Unassuming battlegrounds

Descriptions of what exactly constituted the “Harlem Heights” of Revolutionary fame are nebulous at best. But then, New York has never been known for preserving its past. There is a world of difference between the City That Never Sleeps and its neighbors, Philadelphia and Boston—both renowned for their monumental homages to the Revolutionary War. This is the kind of place where an office building from the 1930s can be referred to as “old New York,” and a neighborhood like Morningside Heights can apply for historic designation largely on the basis of buildings constructed at the turn of the last century.

Perhaps this isn’t so terrible. Kenneth Jackson, Columbia’s Jacques Barzun Professor in History and the Social Sciences and author of The Encyclopedia of New York, ranks among the city’s preeminent historians. Relative to Boston and Philadelphia, he does not hesitate in offering a rather high estimation of Gotham’s value to the historian.

“New York is much more historic than either of those cities,” Jackson said. “Philadelphia may have been more significant at the time of the Revolution, but New York was what was fought over. Boston was where the thing started, where you have Bunker Hill and Lexington and Concord, but both sides really struggled for control of New York.”

“Now the important things have decamped from Boston and Philadelphia,” he went on to say. “The competition’s coming from places like London or Tokyo. Just for example, neither Boston nor Philadelphia has a major bank. The Revolution was their moment. They’re clearly very important cities, but they’re not what they expected to be.”

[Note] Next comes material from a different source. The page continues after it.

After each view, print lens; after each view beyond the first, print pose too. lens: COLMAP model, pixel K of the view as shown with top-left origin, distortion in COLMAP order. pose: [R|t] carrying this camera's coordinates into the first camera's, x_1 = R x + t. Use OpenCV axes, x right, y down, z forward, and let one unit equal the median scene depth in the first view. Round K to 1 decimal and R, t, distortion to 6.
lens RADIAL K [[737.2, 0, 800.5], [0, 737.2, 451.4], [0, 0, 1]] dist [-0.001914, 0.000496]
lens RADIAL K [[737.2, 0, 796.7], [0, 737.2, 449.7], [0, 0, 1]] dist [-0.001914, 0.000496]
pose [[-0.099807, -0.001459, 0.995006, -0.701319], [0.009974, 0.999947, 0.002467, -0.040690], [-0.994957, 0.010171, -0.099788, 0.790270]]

In downtown Boston or Philly, it’s impossible to walk for fifteen minutes without running into a Benjamin Franklin impersonator in newly-fashioned colonial garb and bifocal glasses from LensCrafters. Independence Hall and the Old State House may be two of the oldest public buildings in the United States, but they are ultimately nothing more than tourist attractions. One may wax eloquent about “living histories,” but does this not cheapen the histories of these two great American cities?

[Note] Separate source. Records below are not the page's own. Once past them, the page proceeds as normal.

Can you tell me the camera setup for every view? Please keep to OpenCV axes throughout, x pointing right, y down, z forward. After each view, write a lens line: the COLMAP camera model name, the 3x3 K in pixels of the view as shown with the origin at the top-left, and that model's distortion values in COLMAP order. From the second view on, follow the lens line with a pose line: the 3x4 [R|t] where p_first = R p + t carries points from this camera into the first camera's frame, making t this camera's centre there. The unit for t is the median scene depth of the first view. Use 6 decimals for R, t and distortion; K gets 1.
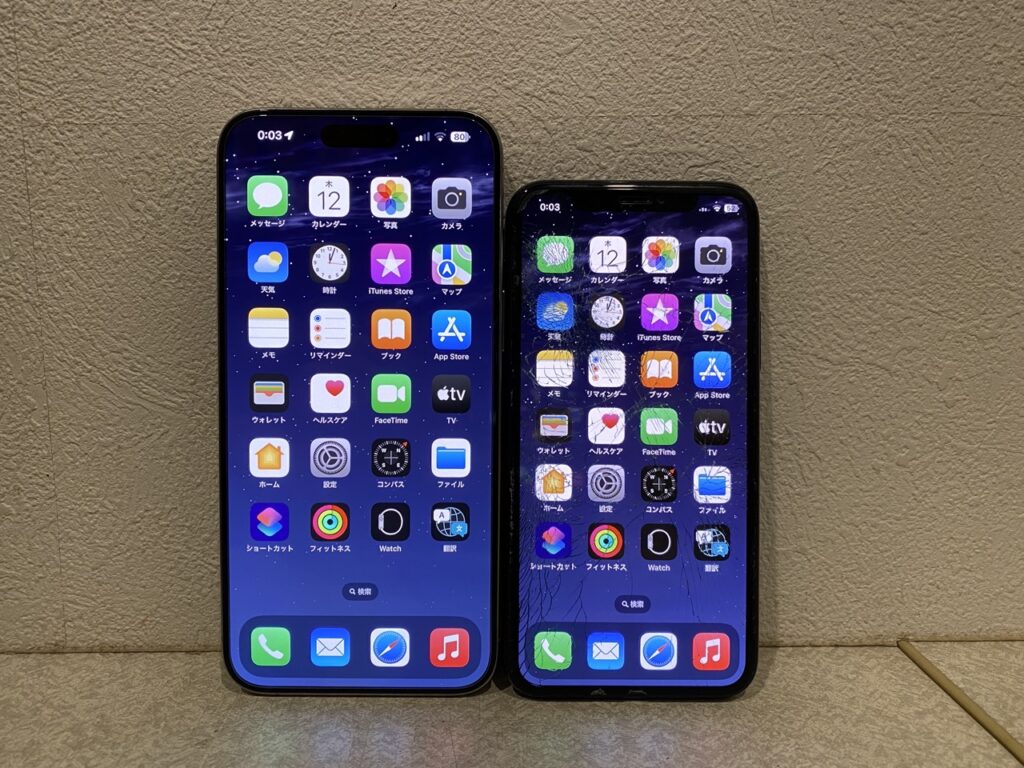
lens RADIAL K [[806.8, 0, 500.5], [0, 806.8, 378.8], [0, 0, 1]] dist [-0.002196, 0.004954]
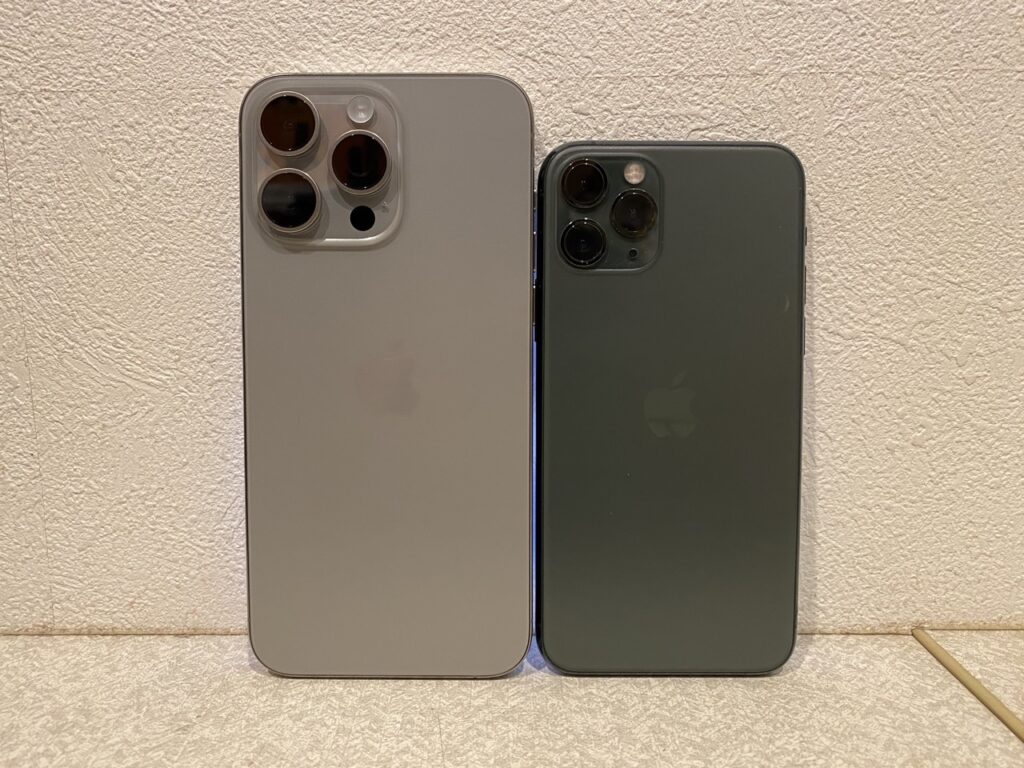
lens RADIAL K [[806.8, 0, 500.5], [0, 806.8, 378.8], [0, 0, 1]] dist [-0.002196, 0.004954]
pose [[0.999620, -0.001220, -0.027530, 0.035174], [0.001721, 0.999833, 0.018204, 0.011522], [0.027503, -0.018244, 0.999455, 0.041593]]
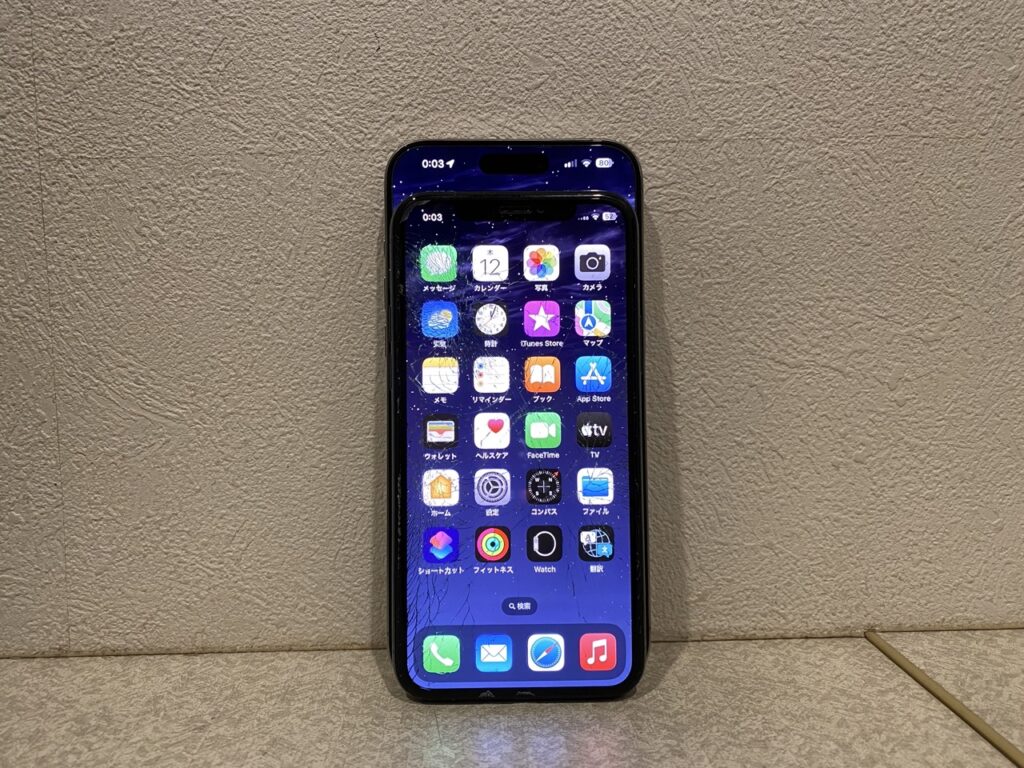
lens RADIAL K [[806.8, 0, 500.5], [0, 806.8, 378.8], [0, 0, 1]] dist [-0.002196, 0.004954]
pose [[0.999840, -0.017635, 0.003030, 0.024718], [0.017801, 0.997515, -0.068171, 0.066731], [-0.001820, 0.068214, 0.997669, -0.073313]]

Jackson described this situation as follows: “Until the last half-century, history was for the losers. New York did not have time to worry about the past. It was always moving forward. Immigration, transportation, architecture—in any field you can think of, New York has been at the forefront.”

As an enduring testament to change before all else, New York is perhaps the more suitable city for the student of history. This reading of New York features prominently in a piece that appeared in the New York Times on November 11, 2011, in which novelist Colson Whitehead reflects upon the sheer subjectivity of the average Joe’s definition of his New York.

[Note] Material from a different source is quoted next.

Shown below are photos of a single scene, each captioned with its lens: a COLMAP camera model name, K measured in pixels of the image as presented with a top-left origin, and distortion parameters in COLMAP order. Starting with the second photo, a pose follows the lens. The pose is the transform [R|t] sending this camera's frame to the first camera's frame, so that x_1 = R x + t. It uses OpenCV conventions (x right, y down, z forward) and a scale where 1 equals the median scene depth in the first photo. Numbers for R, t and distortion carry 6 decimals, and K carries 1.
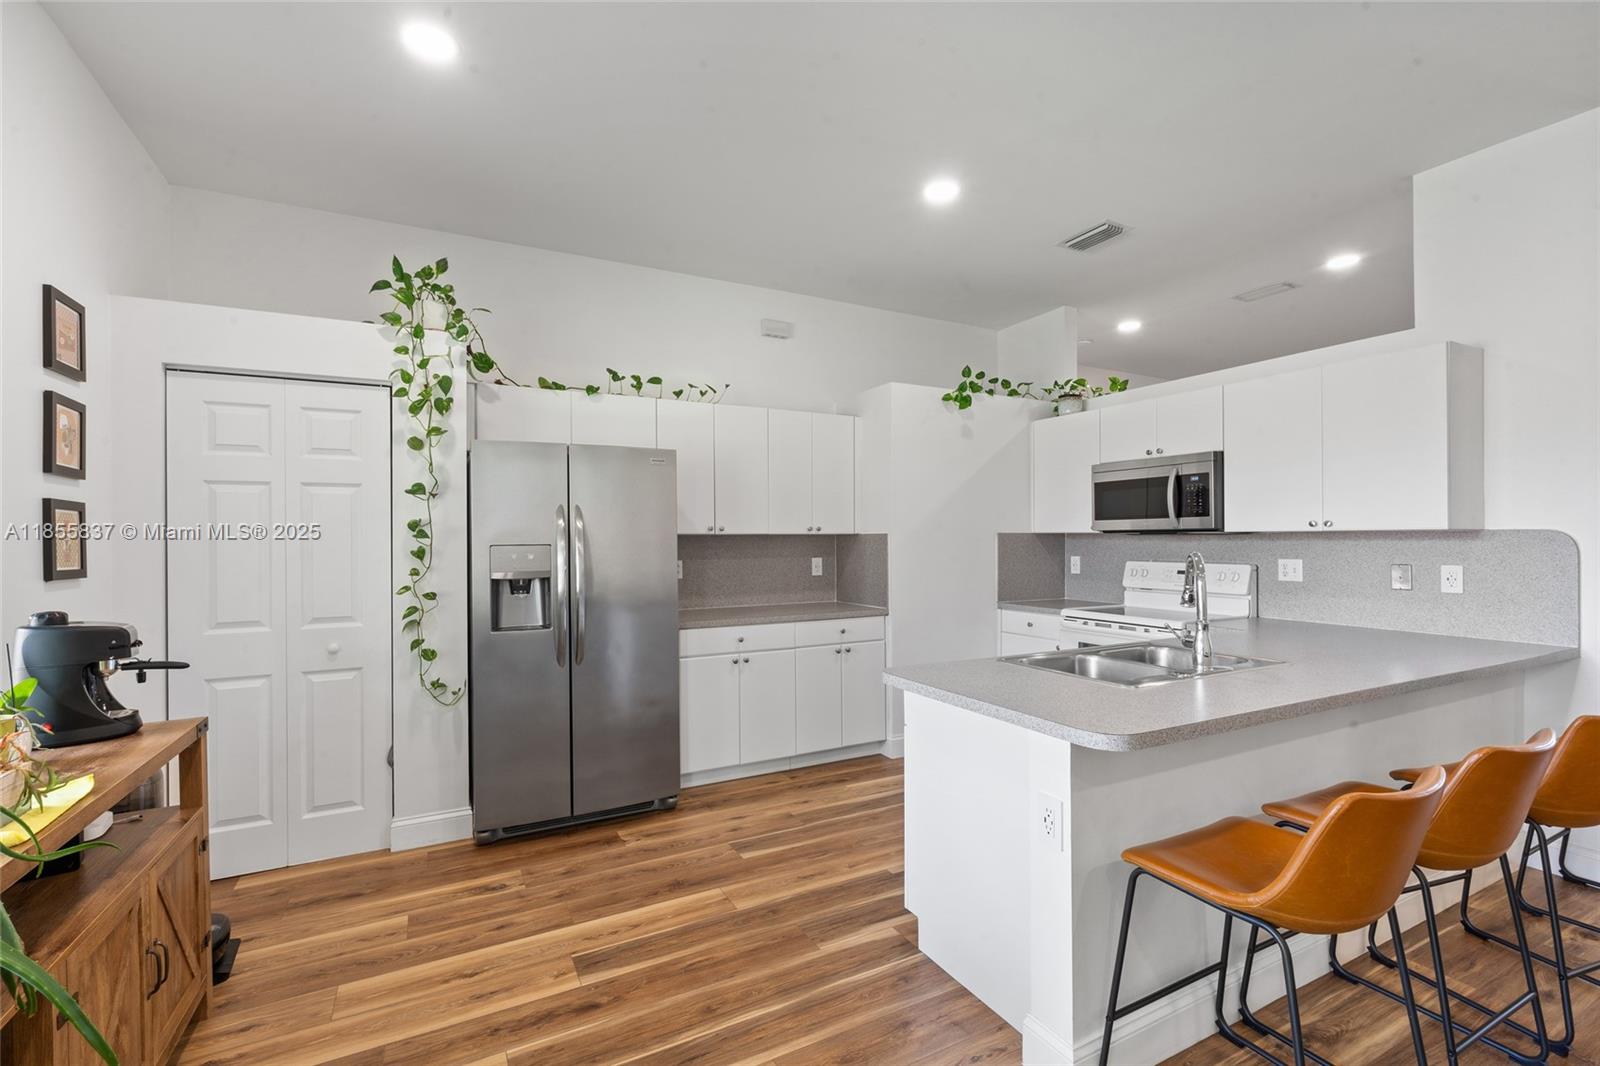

“No matter how long you have been here,” Whitehead writes, “you are a New Yorker the first time you say, ‘That used to be Munsey’s’ or ‘That used to be the Tic Toc Lounge.’ ”

To call this “living in the past” would be a misinterpretation of Whitehead’s meaning. Rather, it is having one’s finger on the pulse of a city that is continually reinventing itself. The definitive constant of New York is change: a perennial plowing-over of the city’s history, a blinkered charge into the future.

However, Jackson was quick to warn that the forces at play in Boston and Philadelphia have begun to make their way to New York.

“Now we’re more concerned about the city’s history,” he said. “Keeping things the way they are—which is a problem. You have excessive concern with historic preservation. Change was always the great thing about New York, but now people want to freeze it. If we can’t build something more important than what’s already here, what does that say about us?”

We should be relieved that historical reenactments of The Battle of Harlem Heights do not interrupt our daily walks to class. The plaque on Columbia’s Mathematics building, neglected as it seems, offers a more useful reminder of this city’s history: the chance to imagine that history without becoming fixated on the past, like Boston or Philadelphia. New Yorkers can still look up from the shore of the Hudson and say, “That used to be Mt. Alto; that used to be Vandewater’s farm; and this used to be Harlem Heights.”